Many papers refer to the use of GLMs in their analyses – but are you sure you know to which statistical approach they refer? Professor Daniel Blumstein and Associate Professor Noa Pinter-Wollman (University of California, Los Angeles) are here to clear up any confusion, and suggest a path going forwards…
Statistics have evolved rapidly and the proliferation of acronyms sometimes creates novel problems, particularly for those who use statistics as a tool rather than as their subject discipline. Two similar analyses now are abbreviated GLM: the general linear model and the generalized linear model. The use of the same acronym for two different statistical approaches creates confusion and miscommunication when reading methods sections of scientific papers.
Traditionally, the general linear model was viewed as broad term for linear regression, analysis of variance, or analysis of covariance, all of which minimize the sum of squares to explain variation in a continuous dependent variable as a function of categorical and/or continuous independent variables. Commercially produced statistical packages, like SPSS, give users a choice of fitting a GLM, or use different procedures to fit a regression or an ANOVA depending on the nature of the independent variables. In R, the lm() function produces identical results.

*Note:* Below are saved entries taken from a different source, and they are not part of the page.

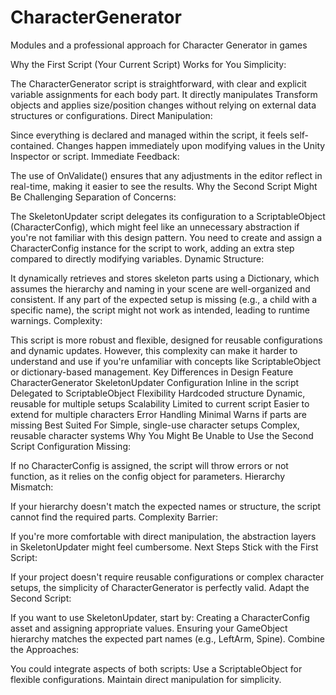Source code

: # CharacterGenerator 
Modules and a professional approach for Character Generator in games

Why the First Script (Your Current Script) Works for You
Simplicity:

The CharacterGenerator script is straightforward, with clear and explicit variable assignments for each body part.
It directly manipulates Transform objects and applies size/position changes without relying on external data structures or configurations.
Direct Manipulation:

Since everything is declared and managed within the script, it feels self-contained.
Changes happen immediately upon modifying values in the Unity Inspector or script.
Immediate Feedback:

The use of OnValidate() ensures that any adjustments in the editor reflect in real-time, making it easier to see the results.
Why the Second Script Might Be Challenging
Separation of Concerns:

The SkeletonUpdater script delegates its configuration to a ScriptableObject (CharacterConfig), which might feel like an unnecessary abstraction if you're not familiar with this design pattern.
You need to create and assign a CharacterConfig instance for the script to work, adding an extra step compared to directly modifying variables.
Dynamic Structure:

It dynamically retrieves and stores skeleton parts using a Dictionary, which assumes the hierarchy and naming in your scene are well-organized and consistent.
If any part of the expected setup is missing (e.g., a child with a specific name), the script might not work as intended, leading to runtime warnings.
Complexity:

This script is more robust and flexible, designed for reusable configurations and dynamic updates.
However, this complexity can make it harder to understand and use if you're unfamiliar with concepts like ScriptableObject or dictionary-based management.
Key Differences in Design
Feature	CharacterGenerator	SkeletonUpdater
Configuration	Inline in the script	Delegated to ScriptableObject
Flexibility	Hardcoded structure	Dynamic, reusable for multiple setups
Scalability	Limited to current script	Easier to extend for multiple characters
Error Handling	Minimal	Warns if parts are missing
Best Suited For	Simple, single-use character setups	Complex, reusable character systems
Why You Might Be Unable to Use the Second Script
Configuration Missing:

If no CharacterConfig is assigned, the script will throw errors or not function, as it relies on the config object for parameters.
Hierarchy Mismatch:

If your hierarchy doesn't match the expected names or structure, the script cannot find the required parts.
Complexity Barrier:

If you're more comfortable with direct manipulation, the abstraction layers in SkeletonUpdater might feel cumbersome.
Next Steps
Stick with the First Script:

If your project doesn't require reusable configurations or complex character setups, the simplicity of CharacterGenerator is perfectly valid.
Adapt the Second Script:

If you want to use SkeletonUpdater, start by:
Creating a CharacterConfig asset and assigning appropriate values.
Ensuring your GameObject hierarchy matches the expected part names (e.g., LeftArm, Spine).
Combine the Approaches:

You could integrate aspects of both scripts:
Use a ScriptableObject for flexible configurations.
Maintain direct manipulation for simplicity.
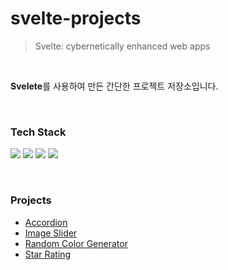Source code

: # svelte-projects

> Svelte: cybernetically enhanced web apps

<br>

**Svelete**를 사용하여 만든 간단한 프로젝트 저장소입니다.

&nbsp;

### Tech Stack

<img src="https://img.shields.io/badge/javascript-F7DF1E?style=for-the-badge&logo=javascript&logoColor=white"> <img src="https://img.shields.io/badge/svelte-FF3E00?style=for-the-badge&logo=svelte&logoColor=white"> <img src="https://img.shields.io/badge/tailwindcss-06B6D4?style=for-the-badge&logo=tailwindcss&logoColor=white"> <img src="https://img.shields.io/badge/typescript-3178C6?style=for-the-badge&logo=typescript&logoColor=white">

&nbsp;

### Projects

- [Accordion](https://github.com/kmseunh/svelte-projects/tree/main/accordion)
- [Image Slider](https://github.com/kmseunh/svelte-projects/tree/main/svelte-image-slider)
- [Random Color Generator](https://github.com/kmseunh/svelte-projects/tree/main/random-color-generator)
- [Star Rating](https://github.com/kmseunh/svelte-projects/tree/main/svelte-star-rating)
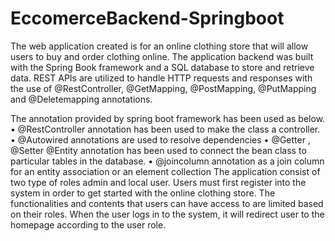 # EccomerceBackend-Springboot
The web application created is for an online clothing store that will allow users to buy and order clothing online. The application backend was built with the Spring Book framework and a SQL database to store and retrieve data. REST APIs are utilized to handle HTTP requests and responses with the use of @RestController, @GetMapping, @PostMapping, @PutMapping and @Deletemapping annotations.

The annotation provided by spring boot framework has been used as below. 
•	@RestController annotation has been used to make the class a controller.
•	@Autowired annotations are used to resolve dependencies
•	@Getter , @Setter @Entity annotation has been used to connect the bean class to particular tables in the database.
•	@joincolumn annotation as a join column for an entity association or an element collection
The application consist of two type of roles admin and local user. Users must first register into the system in order to get started with the online clothing store. The functionalities and contents that users can have access to are limited based on their roles. When the user logs in to the system, it will redirect user to the homepage according to the user role.


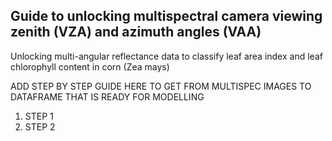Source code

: ## Guide to unlocking multispectral camera viewing zenith (VZA) and azimuth angles (VAA)

Unlocking multi-angular reflectance data to classify leaf area index and leaf chlorophyll content in corn (Zea mays)

ADD STEP BY STEP GUIDE HERE TO GET FROM MULTISPEC IMAGES TO DATAFRAME THAT IS READY FOR MODELLING

1. STEP 1
2. STEP 2
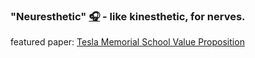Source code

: 
### "Neuresthetic" [🎧](https://translate.google.com/?sl=auto&tl=en&text=neuresthetic&op=translate) - like kinesthetic, for nerves.

<!--- ### [neuresthetics.github.io](https://neuresthetics.github.io/) --->

featured paper: [Tesla Memorial School Value Proposition](https://github.com/neuresthetics/neuresthetics/blob/main/papers/Tesla%20Memorial%20Val%20Prop.pdf)

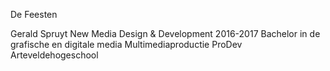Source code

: De Feesten


Gerald Spruyt
New Media Design & Development
2016-2017
Bachelor in de grafische en digitale media
Multimediaproductie
ProDev
Arteveldehogeschool
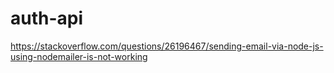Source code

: # auth-api

https://stackoverflow.com/questions/26196467/sending-email-via-node-js-using-nodemailer-is-not-working
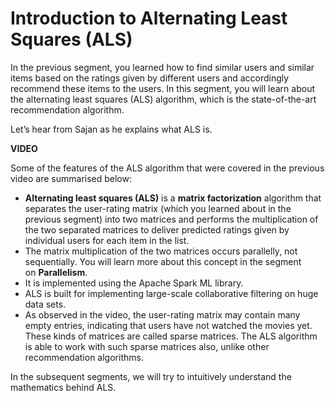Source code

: # Introduction to Alternating Least Squares (ALS)

In the previous segment, you learned how to find similar users and similar items based on the ratings given by different users and accordingly recommend these items to the users. In this segment, you will learn about the alternating least squares (ALS) algorithm, which is the state-of-the-art recommendation algorithm.

Let’s hear from Sajan as he explains what ALS is.

**VIDEO**

Some of the features of the ALS algorithm that were covered in the previous video are summarised below:

- **Alternating least squares (ALS)** is a **matrix factorization** algorithm that separates the user-rating matrix (which you learned about in the previous segment) into two matrices and performs the multiplication of the two separated matrices to deliver predicted ratings given by individual users for each item in the list.
- The matrix multiplication of the two matrices occurs parallelly, not sequentially. You will learn more about this concept in the segment on **Parallelism**.
- It is implemented using the Apache Spark ML library.
- ALS is built for implementing large-scale collaborative filtering on huge data sets.
- As observed in the video, the user-rating matrix may contain many empty entries, indicating that users have not watched the movies yet. These kinds of matrices are called sparse matrices. The ALS algorithm is able to work with such sparse matrices also, unlike other recommendation algorithms.

In the subsequent segments, we will try to intuitively understand the mathematics behind ALS.
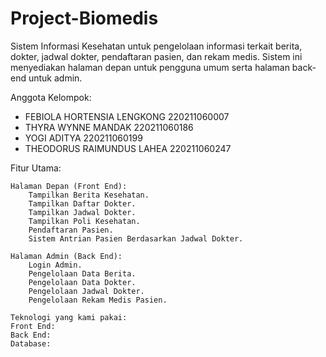 # Project-Biomedis
Sistem Informasi Kesehatan untuk pengelolaan informasi terkait berita, dokter, jadwal dokter, pendaftaran pasien, dan rekam medis. Sistem ini menyediakan halaman depan untuk pengguna umum serta halaman back-end untuk admin.

Anggota Kelompok: 
- FEBIOLA HORTENSIA LENGKONG	 220211060007
- THYRA WYNNE MANDAK 220211060186
- YOGI ADITYA 220211060199
- THEODORUS RAIMUNDUS LAHEA	220211060247

Fitur Utama:

    Halaman Depan (Front End):
        Tampilkan Berita Kesehatan.
        Tampilkan Daftar Dokter.
        Tampilkan Jadwal Dokter.
        Tampilkan Poli Kesehatan.
        Pendaftaran Pasien.
        Sistem Antrian Pasien Berdasarkan Jadwal Dokter.

    Halaman Admin (Back End):
        Login Admin.
        Pengelolaan Data Berita.
        Pengelolaan Data Dokter.
        Pengelolaan Jadwal Dokter.
        Pengelolaan Rekam Medis Pasien.

    Teknologi yang kami pakai:
    Front End: 
    Back End: 
    Database: 
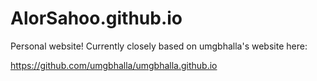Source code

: # AlorSahoo.github.io
Personal website! Currently closely based on umgbhalla's website here:

https://github.com/umgbhalla/umgbhalla.github.io
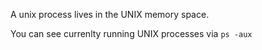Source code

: 


A unix process lives in the UNIX memory space.

You can see currenlty running UNIX processes via `ps -aux`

More recently, generalized linear models, also abbreviated GLM, extend general linear models by using maximum likelihood algorithms to fit models to data by specifying non-normal error distributions using a link function. Their use has become common due to the development of computationally intensive maximum likelihood techniques to fit statistical models and the availability of powerful personal computers. One of the functions in R that implements such models is glm().
We suggest that to avoid confusion, the original general linear model be referred to exclusively as LM, while the newer generalized linear model be referred to by the acronym GLM. By adopting this as tradition we will reduce the opportunity for statistical consumers trained in the Anthropocene to argue with their elders, trained in the Holocene, about which GLM is being used in a particular instance.